独占欲強めな同期の極甘な求愛
「美麗、大丈夫?」
彼女の後ろ姿を見送っていると、臣が心配そうに言った。
「私は平気。それよりあんなこと言って大丈夫?」
ずっと他人のふりをしてきたのに。今まで守ってきたものがなし崩しになってしまうかもしれない。きっと明日、また噂になっているに違いない。
「いいんだよ、もう」
「え?」
「俺、今になってやっと気が付いたんだ。昔も今も、俺が美麗をもっと必死に守ればよかったんだって」
なんのことかわからず、真面目な顔をする臣を見上げたままポカンとする。
「昔、嫌な目にあったことあっただろ?」
それって、もしかして……。
「小6の時だったかな。
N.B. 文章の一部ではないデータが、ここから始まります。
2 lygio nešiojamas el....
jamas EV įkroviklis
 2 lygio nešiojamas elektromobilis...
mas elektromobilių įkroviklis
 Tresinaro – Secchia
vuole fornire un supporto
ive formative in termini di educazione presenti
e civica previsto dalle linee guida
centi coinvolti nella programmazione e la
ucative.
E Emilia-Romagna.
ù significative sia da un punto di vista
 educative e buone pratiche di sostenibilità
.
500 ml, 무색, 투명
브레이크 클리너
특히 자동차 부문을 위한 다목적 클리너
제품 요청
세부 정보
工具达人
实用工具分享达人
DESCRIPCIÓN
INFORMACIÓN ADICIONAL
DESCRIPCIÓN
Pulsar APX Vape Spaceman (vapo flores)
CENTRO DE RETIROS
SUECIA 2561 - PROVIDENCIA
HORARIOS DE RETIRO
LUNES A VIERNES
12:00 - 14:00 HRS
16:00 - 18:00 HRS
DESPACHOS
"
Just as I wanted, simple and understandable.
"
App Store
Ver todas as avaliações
俺お前の友達に美麗のことどう思ってるかって聞かれたことがあったんだ。好きか嫌いか、その二択で答えろって」
小6……。そのフレーズだけど胸がえぐられるような気持になる。
「俺もガキだったし、その質問にどんな意図があるかなんて全く想像できなくて、好きに決まってるだろうって答えたんだ」
臣が苦いものでも噛みしめるように顔を歪め続けた。
「そのあとすぐだったかな。美麗が孤立して、どんどん元気がなくなっていったのは。きっと俺のせいだって思った。あのときあんな風に答えたから、美麗がハブられたんだって。でも美麗は俺の前だけ無理して笑って、明るく振る舞い続けた。それが余計に辛かった。弱音も愚痴も零さない美麗を俺が苦しめてるんだって思ったら耐えられなかった」
俯いてそう語る臣を前に、トラウマのようになっているあの出来事が走馬灯のように蘇った。